• **Text extract**
________________________________________
A new ceasefire agreement was indeed reached, but the terms, similar to the
previous ones, were again never observed and broke down completely with the
next major mowing-the-lawn episode in November 2012, Operation Pillar of
Defense. What happened in the interim can be illustrated by the casualty
figures from January 2012 to the launching of that operation: one Israeli was
killed by fire from Gaza while 78 Palestinians were killed by Israeli fire.
The first act of Operation Pillar of Defense was the murder of Ahmed Jabari, a
high official of the military wing of Hamas. Aluf Benn, editor-in-chief of
Israel's leading newspaper Haaretz, described Jabari as Israel's
"subcontractor" in Gaza, who enforced relative quiet there for more than five
years. As always, there was a pretext for the assassination, but the likely
reason was provided by Israeli peace activist Gershon Baskin. He had been
involved in direct negotiations with Jabari for years and reported that, hours
before he was assassinated, Jabari "received the draft of a permanent truce
agreement with Israel, which included mechanisms for maintaining the ceasefire
in the case of a flare-up between Israel and the factions in the Gaza Strip."
________________________________________
• **Data excerpts**
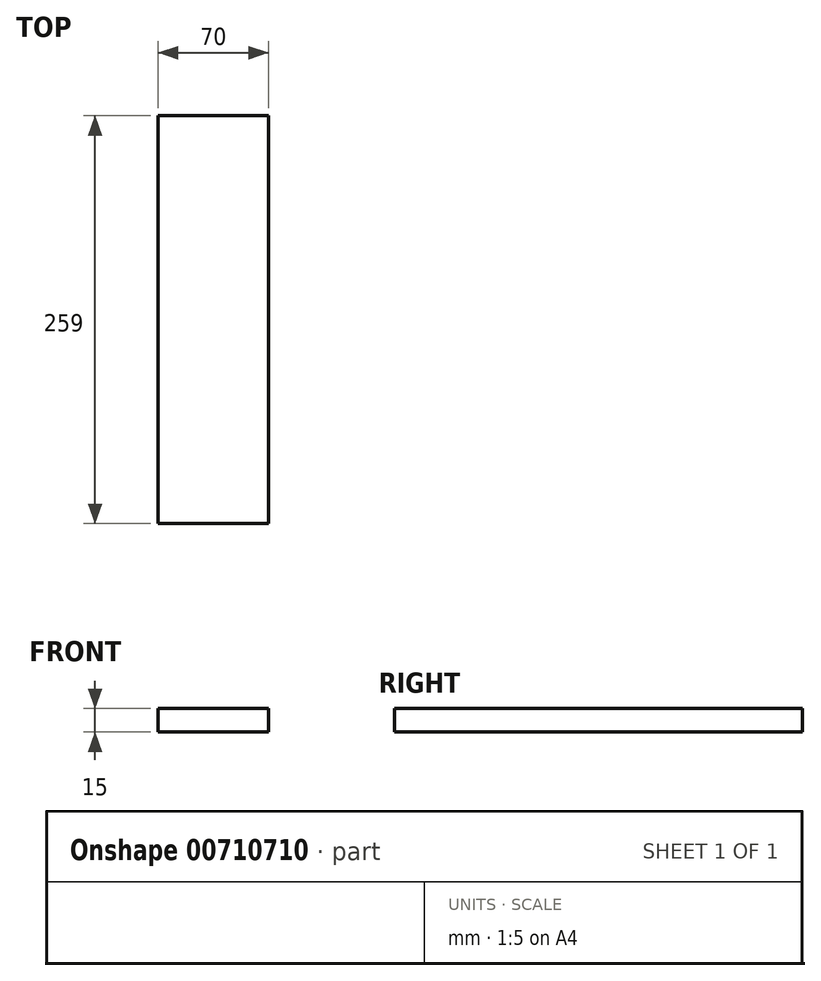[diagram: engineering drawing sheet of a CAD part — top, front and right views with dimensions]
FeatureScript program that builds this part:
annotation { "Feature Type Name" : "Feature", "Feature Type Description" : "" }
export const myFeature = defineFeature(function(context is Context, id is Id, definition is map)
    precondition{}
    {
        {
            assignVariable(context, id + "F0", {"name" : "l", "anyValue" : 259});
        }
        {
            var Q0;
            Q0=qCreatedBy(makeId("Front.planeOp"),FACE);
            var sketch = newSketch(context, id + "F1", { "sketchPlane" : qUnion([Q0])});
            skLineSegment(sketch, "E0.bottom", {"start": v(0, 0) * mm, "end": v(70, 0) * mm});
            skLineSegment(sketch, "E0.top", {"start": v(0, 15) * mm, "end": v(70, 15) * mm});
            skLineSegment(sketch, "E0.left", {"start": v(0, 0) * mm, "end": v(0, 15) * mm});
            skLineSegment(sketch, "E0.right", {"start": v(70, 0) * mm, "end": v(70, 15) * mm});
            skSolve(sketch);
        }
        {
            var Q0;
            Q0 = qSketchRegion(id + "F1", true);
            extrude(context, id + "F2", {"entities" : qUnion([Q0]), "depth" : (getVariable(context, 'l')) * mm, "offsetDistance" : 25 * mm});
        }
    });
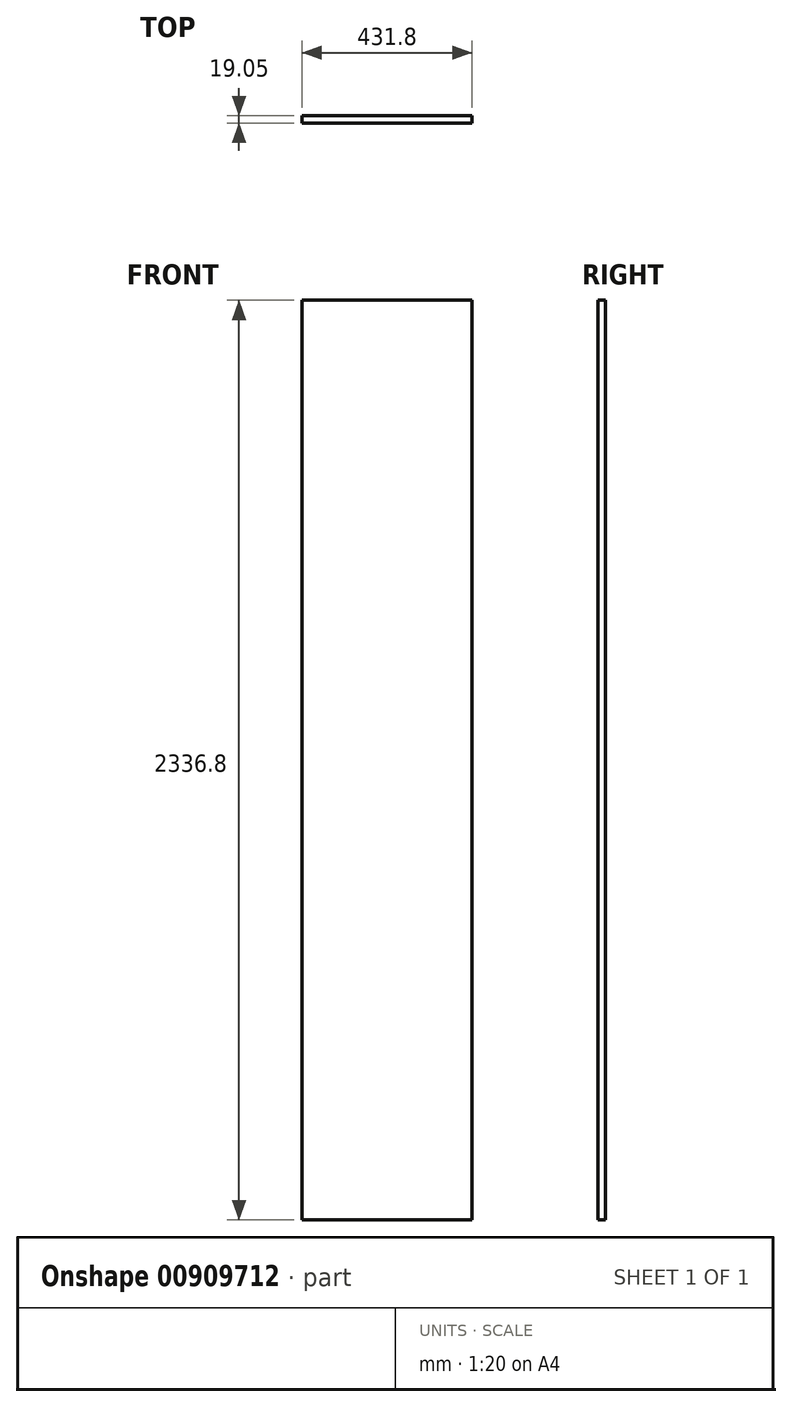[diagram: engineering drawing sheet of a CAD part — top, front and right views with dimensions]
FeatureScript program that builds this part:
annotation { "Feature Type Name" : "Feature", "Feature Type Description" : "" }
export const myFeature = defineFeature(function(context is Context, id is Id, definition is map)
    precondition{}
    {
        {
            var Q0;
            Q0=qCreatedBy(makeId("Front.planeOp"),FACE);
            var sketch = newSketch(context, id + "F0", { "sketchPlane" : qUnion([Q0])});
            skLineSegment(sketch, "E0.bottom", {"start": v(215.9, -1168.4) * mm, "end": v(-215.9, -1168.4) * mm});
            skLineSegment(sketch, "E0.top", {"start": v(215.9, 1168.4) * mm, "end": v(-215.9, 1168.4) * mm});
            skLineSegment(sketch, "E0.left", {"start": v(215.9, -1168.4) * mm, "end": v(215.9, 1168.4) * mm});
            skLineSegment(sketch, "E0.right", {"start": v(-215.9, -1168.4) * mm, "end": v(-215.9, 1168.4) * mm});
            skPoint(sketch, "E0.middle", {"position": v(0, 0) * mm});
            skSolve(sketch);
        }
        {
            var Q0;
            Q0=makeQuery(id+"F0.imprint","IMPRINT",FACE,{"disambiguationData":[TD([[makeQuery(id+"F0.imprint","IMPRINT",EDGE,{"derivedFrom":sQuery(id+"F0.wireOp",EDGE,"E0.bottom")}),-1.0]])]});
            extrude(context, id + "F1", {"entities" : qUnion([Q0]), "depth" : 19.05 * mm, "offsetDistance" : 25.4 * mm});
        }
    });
________________________________________
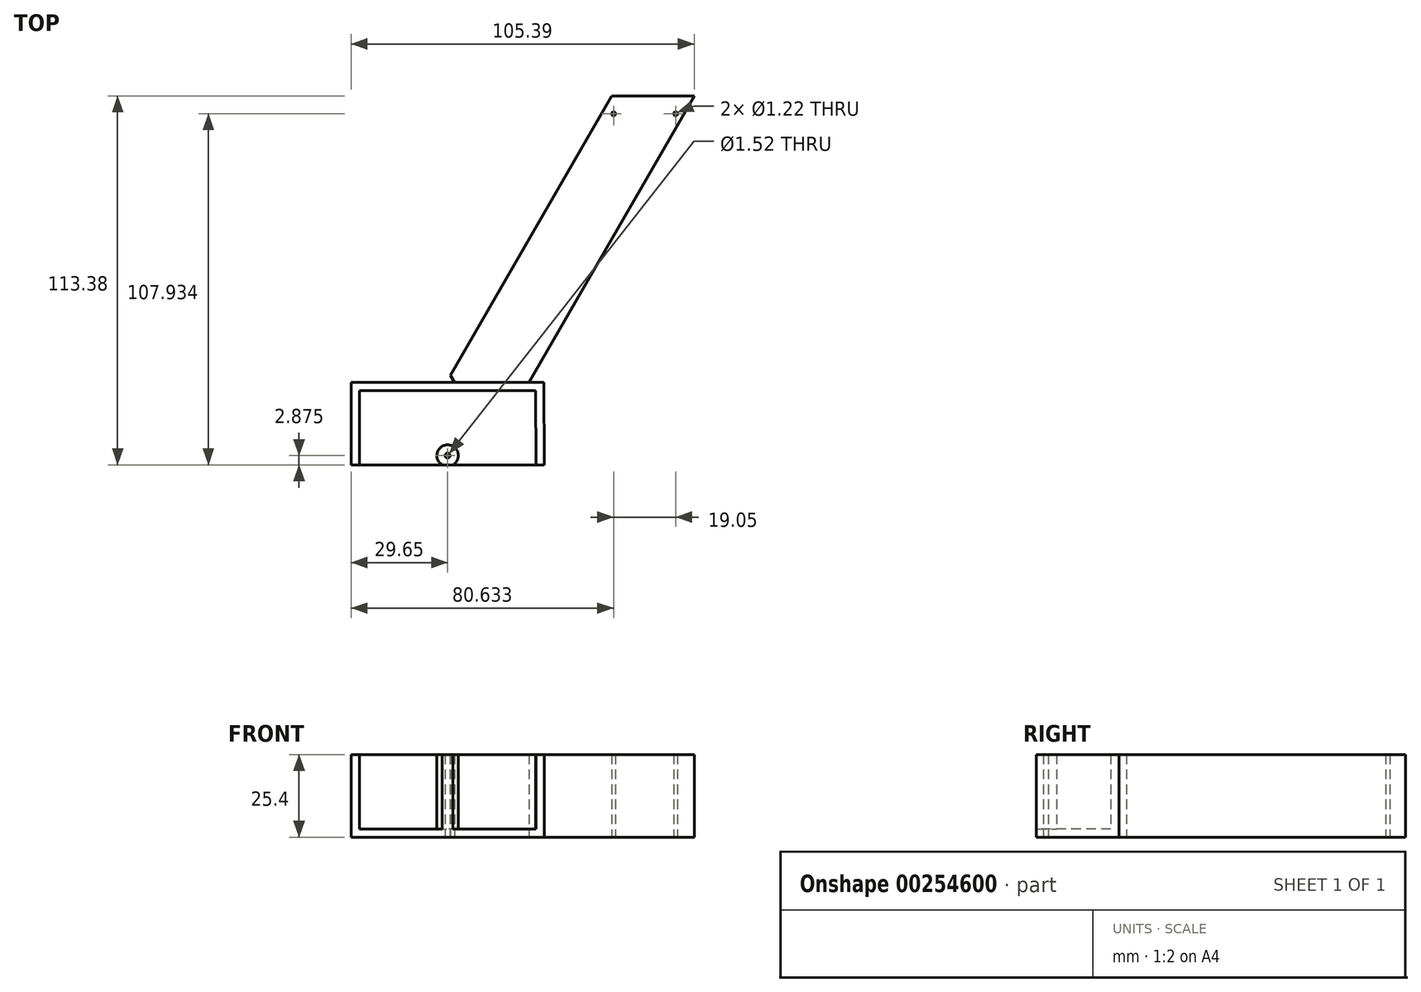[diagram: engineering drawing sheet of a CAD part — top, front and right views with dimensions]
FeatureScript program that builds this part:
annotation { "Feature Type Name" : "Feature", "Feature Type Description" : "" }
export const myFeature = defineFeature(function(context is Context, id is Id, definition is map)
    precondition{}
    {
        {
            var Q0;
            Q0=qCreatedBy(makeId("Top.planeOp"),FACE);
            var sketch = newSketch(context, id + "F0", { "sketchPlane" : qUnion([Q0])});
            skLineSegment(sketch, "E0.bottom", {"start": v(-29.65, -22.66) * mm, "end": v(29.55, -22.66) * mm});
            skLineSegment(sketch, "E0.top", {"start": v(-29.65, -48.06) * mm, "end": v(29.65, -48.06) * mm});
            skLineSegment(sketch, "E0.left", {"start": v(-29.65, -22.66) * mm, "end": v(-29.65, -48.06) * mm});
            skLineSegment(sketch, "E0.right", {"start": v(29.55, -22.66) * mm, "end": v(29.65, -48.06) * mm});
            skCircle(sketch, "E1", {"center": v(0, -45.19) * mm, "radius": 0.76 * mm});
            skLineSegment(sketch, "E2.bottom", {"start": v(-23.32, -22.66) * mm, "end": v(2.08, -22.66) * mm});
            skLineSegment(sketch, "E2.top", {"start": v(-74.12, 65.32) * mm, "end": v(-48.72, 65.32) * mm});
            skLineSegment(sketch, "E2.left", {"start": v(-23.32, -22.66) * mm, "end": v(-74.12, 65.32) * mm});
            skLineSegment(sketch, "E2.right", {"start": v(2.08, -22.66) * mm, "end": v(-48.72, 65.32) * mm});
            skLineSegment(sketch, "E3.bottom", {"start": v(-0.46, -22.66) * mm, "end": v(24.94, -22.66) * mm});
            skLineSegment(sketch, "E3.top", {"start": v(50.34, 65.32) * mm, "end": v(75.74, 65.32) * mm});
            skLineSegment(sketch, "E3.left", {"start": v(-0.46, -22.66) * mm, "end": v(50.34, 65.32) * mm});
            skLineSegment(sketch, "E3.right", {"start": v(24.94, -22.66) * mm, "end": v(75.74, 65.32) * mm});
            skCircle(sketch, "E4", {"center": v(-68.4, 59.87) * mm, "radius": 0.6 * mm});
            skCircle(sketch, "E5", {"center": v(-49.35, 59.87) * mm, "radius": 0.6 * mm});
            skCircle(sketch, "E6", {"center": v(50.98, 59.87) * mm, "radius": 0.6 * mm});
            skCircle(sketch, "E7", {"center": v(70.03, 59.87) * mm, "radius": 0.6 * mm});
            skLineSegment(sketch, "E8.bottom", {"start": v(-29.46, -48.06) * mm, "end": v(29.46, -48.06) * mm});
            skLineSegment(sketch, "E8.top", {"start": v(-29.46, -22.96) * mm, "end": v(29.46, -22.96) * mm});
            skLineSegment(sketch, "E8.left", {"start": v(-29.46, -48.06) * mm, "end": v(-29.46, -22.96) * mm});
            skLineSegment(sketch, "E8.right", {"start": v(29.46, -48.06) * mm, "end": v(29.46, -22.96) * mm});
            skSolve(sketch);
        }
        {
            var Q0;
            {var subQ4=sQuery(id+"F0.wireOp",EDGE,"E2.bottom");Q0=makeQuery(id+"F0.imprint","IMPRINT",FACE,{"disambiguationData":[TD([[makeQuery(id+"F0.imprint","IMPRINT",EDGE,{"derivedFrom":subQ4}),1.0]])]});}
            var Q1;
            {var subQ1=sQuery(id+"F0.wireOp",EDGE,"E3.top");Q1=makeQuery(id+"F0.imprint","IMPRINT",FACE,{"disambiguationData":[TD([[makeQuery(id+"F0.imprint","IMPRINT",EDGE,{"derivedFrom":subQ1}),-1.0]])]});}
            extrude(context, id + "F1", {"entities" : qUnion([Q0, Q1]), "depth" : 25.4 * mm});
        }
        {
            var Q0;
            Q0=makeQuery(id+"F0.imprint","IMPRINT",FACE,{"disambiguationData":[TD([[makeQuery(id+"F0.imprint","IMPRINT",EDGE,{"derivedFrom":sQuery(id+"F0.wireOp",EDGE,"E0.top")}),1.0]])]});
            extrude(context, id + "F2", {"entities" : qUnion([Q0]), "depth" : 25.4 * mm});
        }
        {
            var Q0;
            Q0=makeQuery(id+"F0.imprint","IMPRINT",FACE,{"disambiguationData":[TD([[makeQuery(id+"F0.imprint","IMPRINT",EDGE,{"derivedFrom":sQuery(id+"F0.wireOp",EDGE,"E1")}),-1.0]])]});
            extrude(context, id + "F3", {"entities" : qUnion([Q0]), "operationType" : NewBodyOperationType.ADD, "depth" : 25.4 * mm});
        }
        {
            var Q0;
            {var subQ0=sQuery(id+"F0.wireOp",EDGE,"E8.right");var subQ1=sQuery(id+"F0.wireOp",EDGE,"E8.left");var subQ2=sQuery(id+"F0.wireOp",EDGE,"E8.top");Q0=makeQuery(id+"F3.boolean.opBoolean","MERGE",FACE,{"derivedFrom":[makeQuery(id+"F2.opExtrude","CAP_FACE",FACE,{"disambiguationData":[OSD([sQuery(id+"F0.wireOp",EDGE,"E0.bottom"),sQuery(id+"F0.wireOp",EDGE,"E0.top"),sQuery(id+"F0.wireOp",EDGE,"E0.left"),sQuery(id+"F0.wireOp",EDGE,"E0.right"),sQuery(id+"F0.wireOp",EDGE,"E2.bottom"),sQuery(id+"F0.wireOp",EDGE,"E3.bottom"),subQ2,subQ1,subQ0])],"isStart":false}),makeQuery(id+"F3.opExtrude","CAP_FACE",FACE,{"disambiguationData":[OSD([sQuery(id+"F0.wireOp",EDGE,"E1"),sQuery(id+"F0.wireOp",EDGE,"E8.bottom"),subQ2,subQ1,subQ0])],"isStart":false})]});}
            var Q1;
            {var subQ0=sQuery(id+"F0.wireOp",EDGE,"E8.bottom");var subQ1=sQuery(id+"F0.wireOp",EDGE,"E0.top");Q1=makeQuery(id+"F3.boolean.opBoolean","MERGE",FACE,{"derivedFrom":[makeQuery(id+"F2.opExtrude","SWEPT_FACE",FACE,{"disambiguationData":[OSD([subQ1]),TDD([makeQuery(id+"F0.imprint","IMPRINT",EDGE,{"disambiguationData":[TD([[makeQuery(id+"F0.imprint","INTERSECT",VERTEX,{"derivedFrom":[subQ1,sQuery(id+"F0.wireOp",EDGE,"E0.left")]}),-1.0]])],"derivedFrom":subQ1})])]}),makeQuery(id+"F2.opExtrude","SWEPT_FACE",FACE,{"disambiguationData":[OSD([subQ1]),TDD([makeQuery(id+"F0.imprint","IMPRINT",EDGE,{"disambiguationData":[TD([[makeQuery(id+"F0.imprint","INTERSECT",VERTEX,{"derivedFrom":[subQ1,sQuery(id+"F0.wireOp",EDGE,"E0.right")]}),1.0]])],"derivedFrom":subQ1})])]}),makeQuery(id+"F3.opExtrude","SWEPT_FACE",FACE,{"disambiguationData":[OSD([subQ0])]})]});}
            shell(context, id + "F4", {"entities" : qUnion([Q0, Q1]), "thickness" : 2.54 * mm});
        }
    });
________________________________________
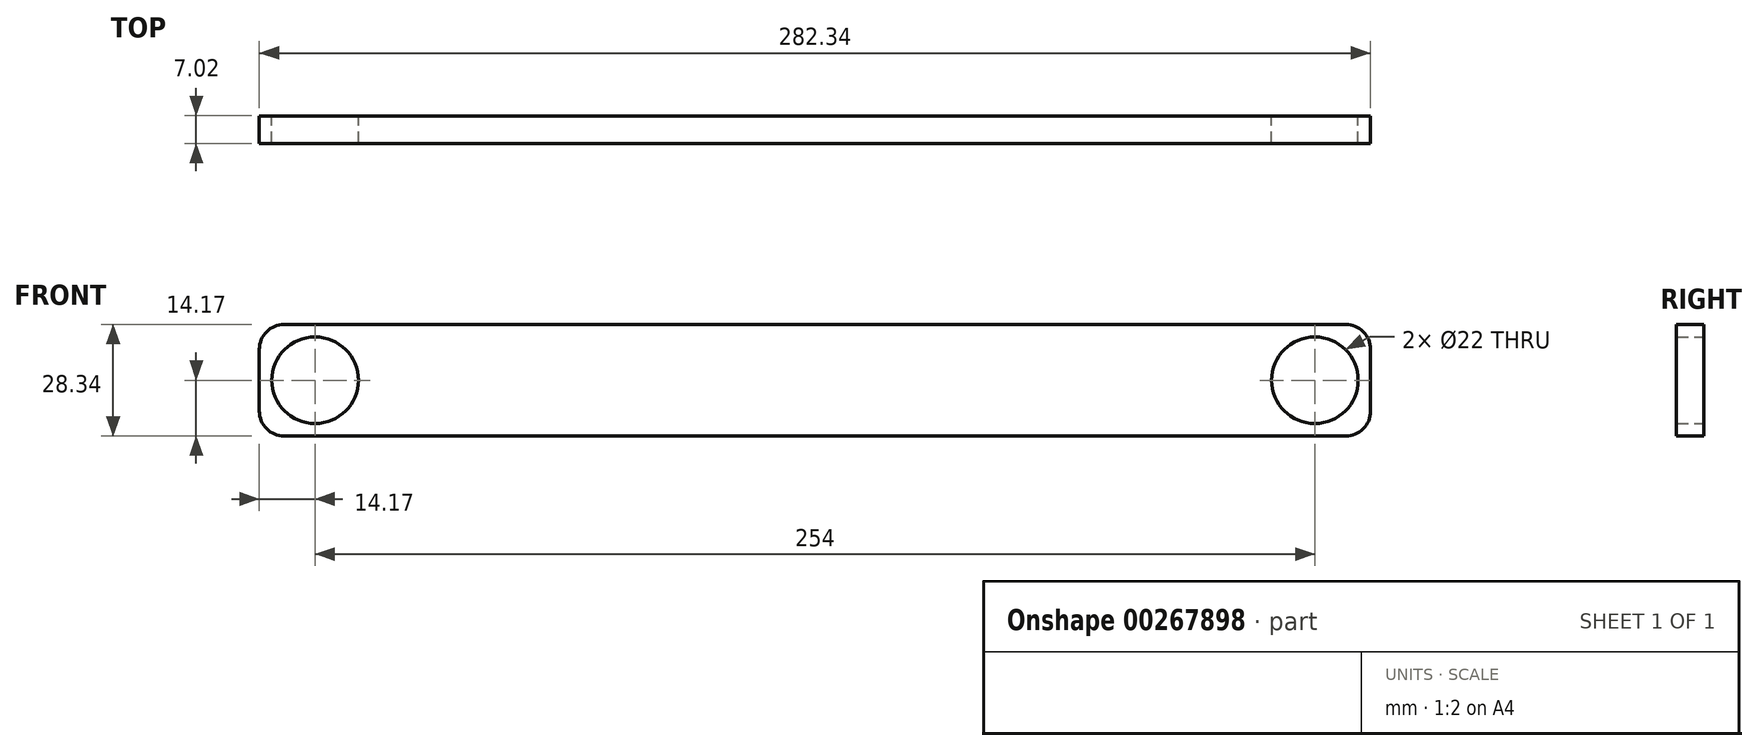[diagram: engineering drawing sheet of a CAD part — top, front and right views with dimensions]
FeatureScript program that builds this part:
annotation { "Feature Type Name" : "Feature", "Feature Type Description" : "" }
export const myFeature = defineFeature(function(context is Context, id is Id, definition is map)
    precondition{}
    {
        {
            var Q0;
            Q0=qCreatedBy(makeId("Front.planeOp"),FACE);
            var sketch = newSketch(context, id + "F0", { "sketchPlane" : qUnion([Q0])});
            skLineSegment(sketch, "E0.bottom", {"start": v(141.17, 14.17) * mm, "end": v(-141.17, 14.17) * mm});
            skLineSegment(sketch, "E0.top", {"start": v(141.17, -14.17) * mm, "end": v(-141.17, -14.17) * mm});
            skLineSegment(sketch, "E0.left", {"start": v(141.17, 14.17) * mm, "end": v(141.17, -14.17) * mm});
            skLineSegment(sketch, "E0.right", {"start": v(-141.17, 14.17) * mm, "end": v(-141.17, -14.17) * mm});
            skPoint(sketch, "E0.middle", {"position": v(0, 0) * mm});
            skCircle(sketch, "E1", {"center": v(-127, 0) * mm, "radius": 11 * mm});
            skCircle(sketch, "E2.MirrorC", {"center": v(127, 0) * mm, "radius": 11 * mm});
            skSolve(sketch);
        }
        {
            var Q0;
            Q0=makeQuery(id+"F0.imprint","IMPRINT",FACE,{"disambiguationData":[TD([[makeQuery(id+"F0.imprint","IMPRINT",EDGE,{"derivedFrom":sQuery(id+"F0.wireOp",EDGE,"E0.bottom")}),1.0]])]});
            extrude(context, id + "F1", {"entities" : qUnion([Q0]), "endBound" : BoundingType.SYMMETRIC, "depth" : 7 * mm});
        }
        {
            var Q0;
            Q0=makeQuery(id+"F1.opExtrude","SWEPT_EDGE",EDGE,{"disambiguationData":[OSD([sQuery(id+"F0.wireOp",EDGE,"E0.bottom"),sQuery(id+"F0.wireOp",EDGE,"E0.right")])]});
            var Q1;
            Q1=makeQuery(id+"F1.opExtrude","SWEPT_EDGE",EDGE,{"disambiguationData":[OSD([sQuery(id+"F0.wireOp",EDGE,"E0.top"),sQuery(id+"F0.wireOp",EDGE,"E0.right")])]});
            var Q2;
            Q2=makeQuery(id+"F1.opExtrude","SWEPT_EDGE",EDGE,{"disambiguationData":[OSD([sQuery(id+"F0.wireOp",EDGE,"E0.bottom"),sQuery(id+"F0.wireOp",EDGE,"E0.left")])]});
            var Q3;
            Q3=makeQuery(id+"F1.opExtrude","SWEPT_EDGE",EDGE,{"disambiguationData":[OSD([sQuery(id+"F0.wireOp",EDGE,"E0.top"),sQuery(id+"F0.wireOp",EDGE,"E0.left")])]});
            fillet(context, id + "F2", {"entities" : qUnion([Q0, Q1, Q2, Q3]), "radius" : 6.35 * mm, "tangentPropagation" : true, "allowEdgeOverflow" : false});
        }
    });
________________________________________
• **Problems to work on**
1. Do these statements agree with the passage on the Gaza ceasefire? For each, answer yes or no and quote the words that decide it.
(a) Between January 2012 and the launch of Operation Pillar of Defense, 78 Palestinians were killed by Israeli fire.
(b) Aluf Benn is the peace activist who negotiated directly with Jabari for years.
(c) Operation Pillar of Defense took place in November 2012.
2. Transcribe the passage on the Gaza ceasefire from "A new ceasefire" to "by Israeli fire.".

• **Results for the exercise**
1.
(a) Yes: "one Israeli was killed by fire from Gaza while 78 Palestinians were killed by Israeli fire"
(b) No: "Aluf Benn, editor-in-chief of Israel's leading newspaper Haaretz"
(c) Yes: "in November 2012, Operation Pillar of Defense"

2.
A new ceasefire agreement was indeed reached, but the terms, similar to the
previous ones, were again never observed and broke down completely with the
next major mowing-the-lawn episode in November 2012, Operation Pillar of
Defense. What happened in the interim can be illustrated by the casualty
figures from January 2012 to the launching of that operation: one Israeli was
killed by fire from Gaza while 78 Palestinians were killed by Israeli fire.